Noëlle Renaude, le tricot de leurs vies

La dramaturge publiée et jouée depuis quarante ans, n’a jamais cessé de travailler. A tous ceux qui figure dans un volume récemment repris. Le texte a bouleversé Laetitia de Fombelle, interprète délicate sous la houlette tendre de Timothée de Fombelle. Avant d’être auteur pour la jeunesse, on l’a connu avec sa compagnie.

Sans doute le ciel n’est-il pas pour rien dans la douceur qui semble sourdre du spectacle monté avec soin par Timothée de Fombelle et son équipe, d’après un texte de Noëlle Renaude.

Il fait doux, si doux, à la Cartoucherie ces temps-ci, que l’on est enveloppé par des humeurs très rassurantes. Ce n’est pourtant pas encore le printemps…

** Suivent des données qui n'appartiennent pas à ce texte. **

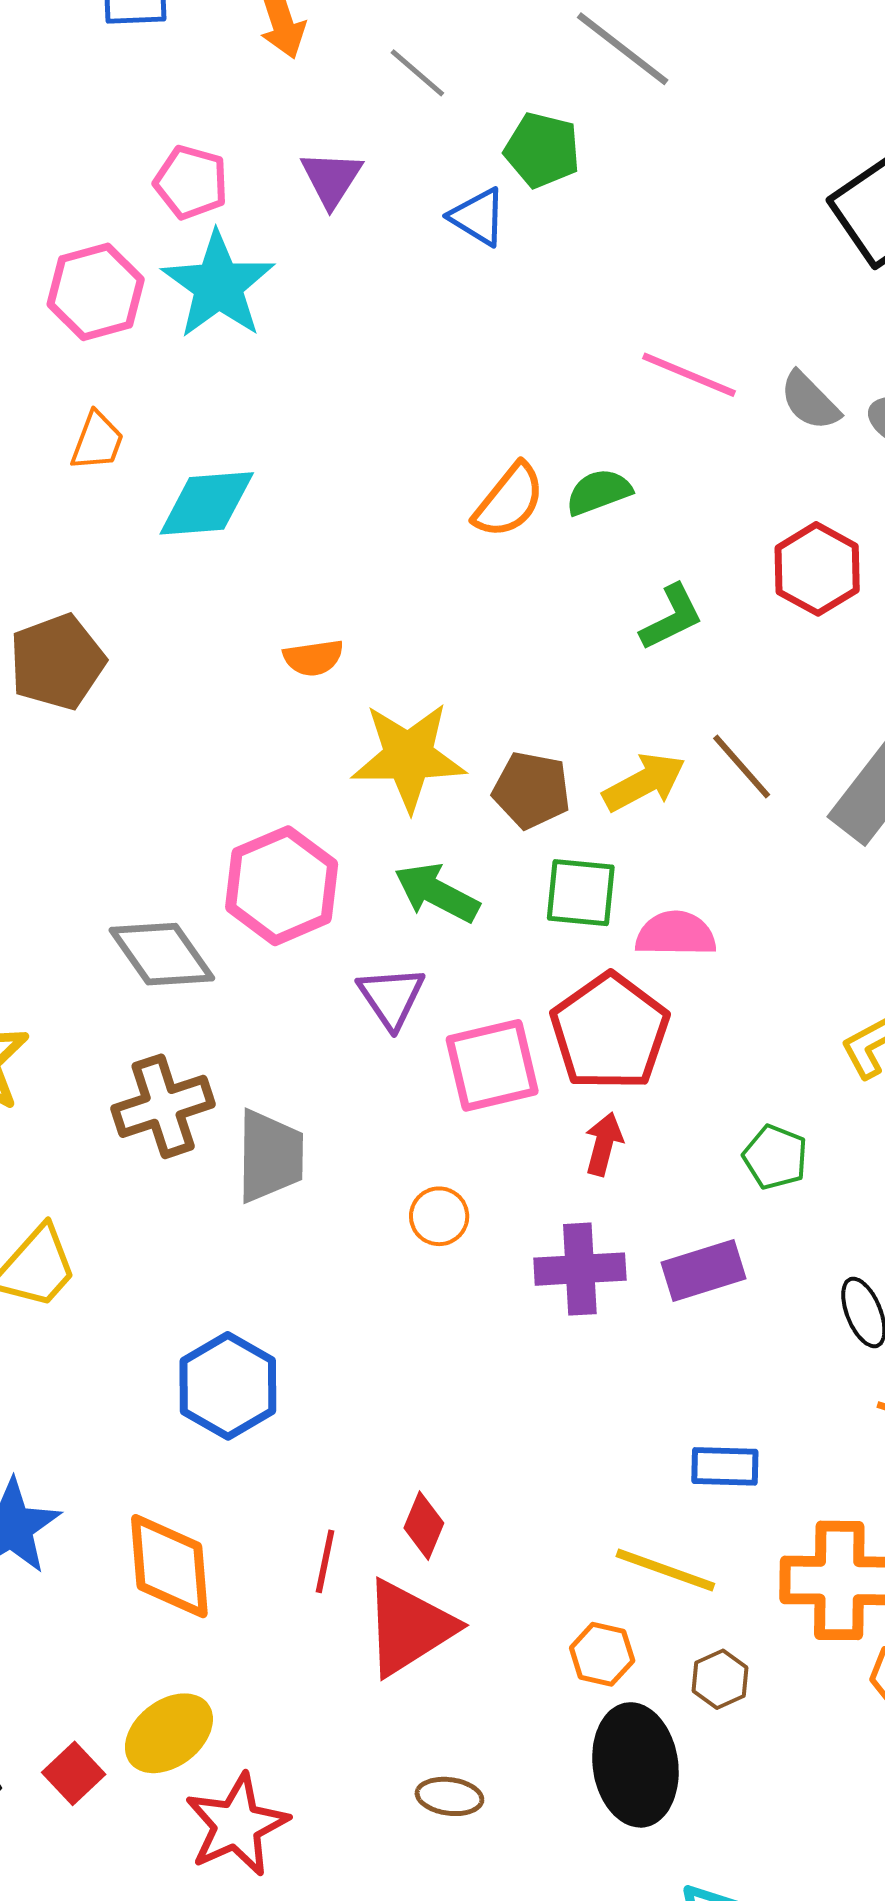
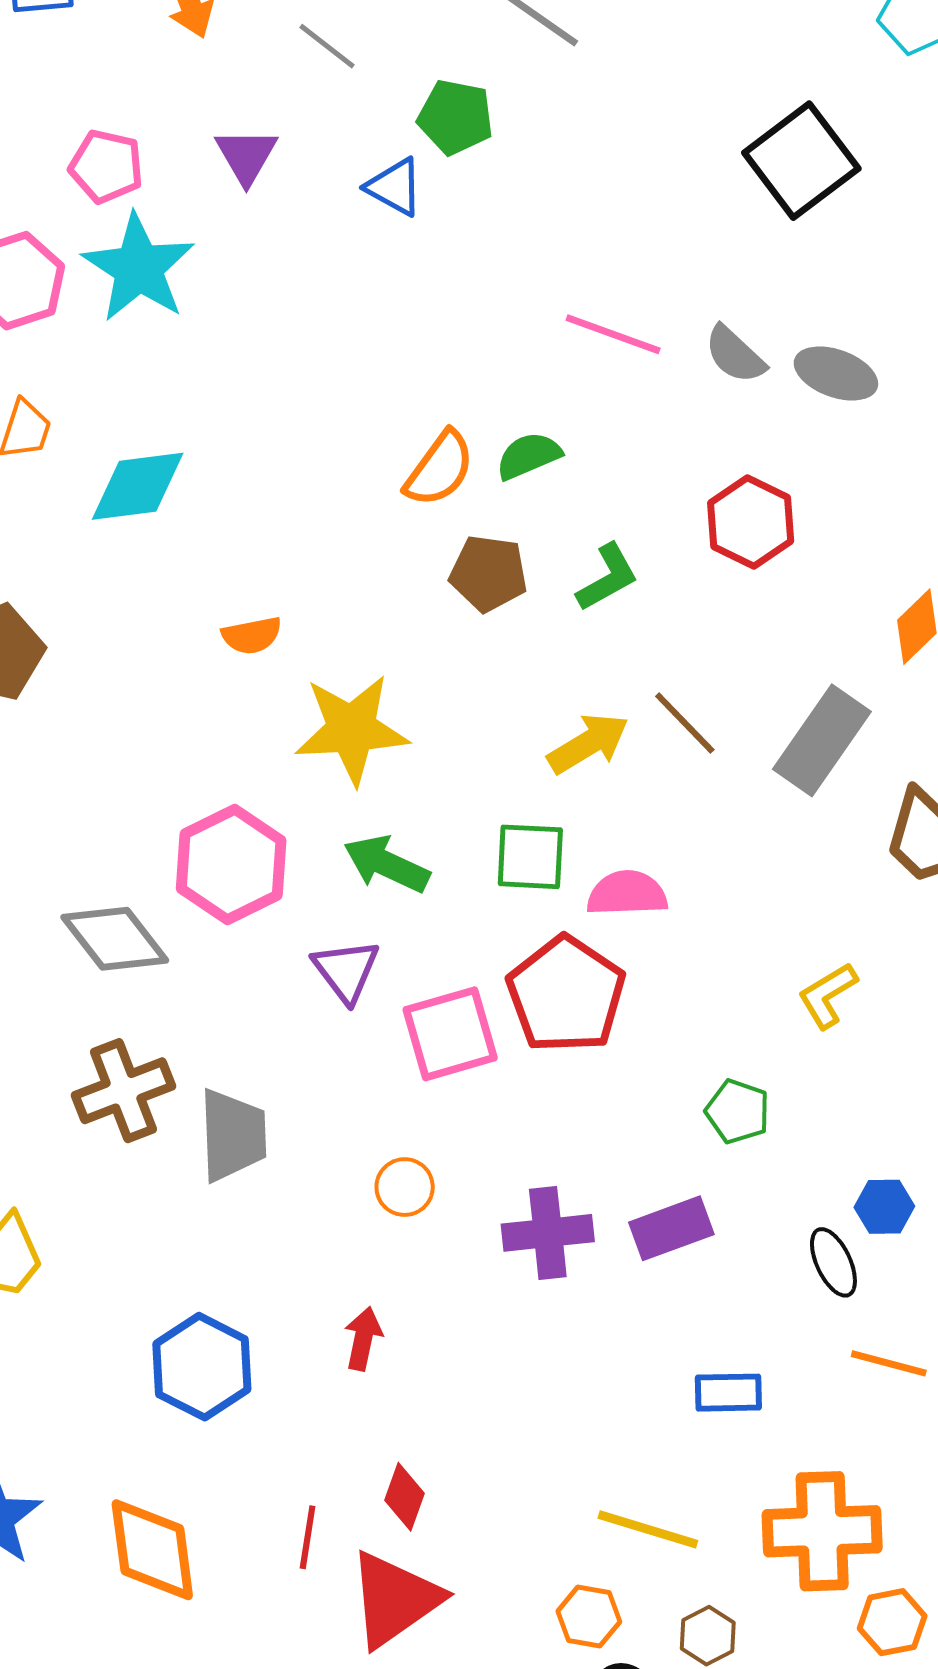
brown pentagon: (531, 790) -> (489, 573), moved
red arrow: (604, 1144) -> (363, 1339), moved
blue rectangle: (725, 1466) -> (728, 1393), moved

Dans la salle de répétitions aujourd’hui « petite salle » du Théâtre du Soleil, le décor est en place. Une très jolie scénographie faite d’un grand rouleau de blés dressés qui pourrait être le noeud central d’un labyrinthe. Il est posé, sur un plateau sans cesse mouvant grâce à un travail de vidéo très sophistiqué mais discret. Au fond, une autre bouquet de blé. Et puis une chaise, une malle, un micro sur pied, tout à l’heure. Des lumières très bien conduites, du son, de la musique, bref, une production très riche -mine de rien, sans aucune ostentation- et tout cela pour une heure quinze de spectacle porté par une interprète que l’on n’a pas souvent l’occasion d’applaudir, Laetitia de Fombelle. Une belle brune au teint clair, une femme d’hier -la scène est en 1940- comme d’aujourd’hui. Un pantalon à pinces, élégant, une petite robe estivale. Les changements sont furtifs.

Une heure quinze durant, elle distille les mots de Noëlle Renaude, les mots de tous les personnages à qui l’auteure donne la parole. De 4 ans à 100 ans, Noëlle Renaude a su iriser ces prises de parole. Un lien, le temps. La guerre est finie, mais si proche. On est à la fin des années 1940, l’été Trois générations d’un village sont là.

Avant la naissance de l’autrice, en 1949…Mais les années 60 de son adolescence ne devaient pas être différentes, dans l’esprit, les humeurs.

Timothée de Fombelle dont on n’oublie pas le parcours théâtral, il y a des années, avant son triomphe d’auteur jeunesse, retrouve avec plaisir, on le ressent, cet univers du partage. Ici, chacun offre le meilleur des lumières, de la vidéo, du son, de la musique, etc. C’est très beau, remarquable.

Et puis il y a donc une interprète qui fait son miel de chaque joli texte de Noëlle Renaude, des portraits, des plongées dans l’âme des « personnages ». Sous le regard aimant du metteur en scène -son mari !- qui multiplie    les mouvements imperceptibles et sait aussi rompre le ton et le tempo, Laetitia de Fombelle nous enchante. On découvre ces enfants, ces adolescents, ces jeunes et ces grandes personnages, ces aînés, ces vieux…A mettre a féminin comme au masculin.

Elle ne cherche pas à transformer sa voix selon les figures qui se succèdent. Elle est simplement dans la vérité de l’écriture et des êtres. Et on y croit. On est auprès de ces enfants, ces hommes, ces femmes de tous les âges.  Une très belle plongée de Noëlle Renaud, avec son style, sa force profonde sans agressivité. Et sa simplicité d’artisane : elle parle du « tricot » de ces vies. Elle les lie, avec souplesse, empathie, amour.

C’est très joli ce moment fin et léger, c’est très joli A tous ceux qui.

Courez-y.

Théâtre du Soleil, petite salle, à 20h du mercredi au samedi et le dimanche à 16h. Tél : 01 40 13 84 65.

Jusqu’au 22 mars. Texte (Théâtrales 18€) en vente sur place comme d’autres textes et les albums et livres de Timothée de Fombelle.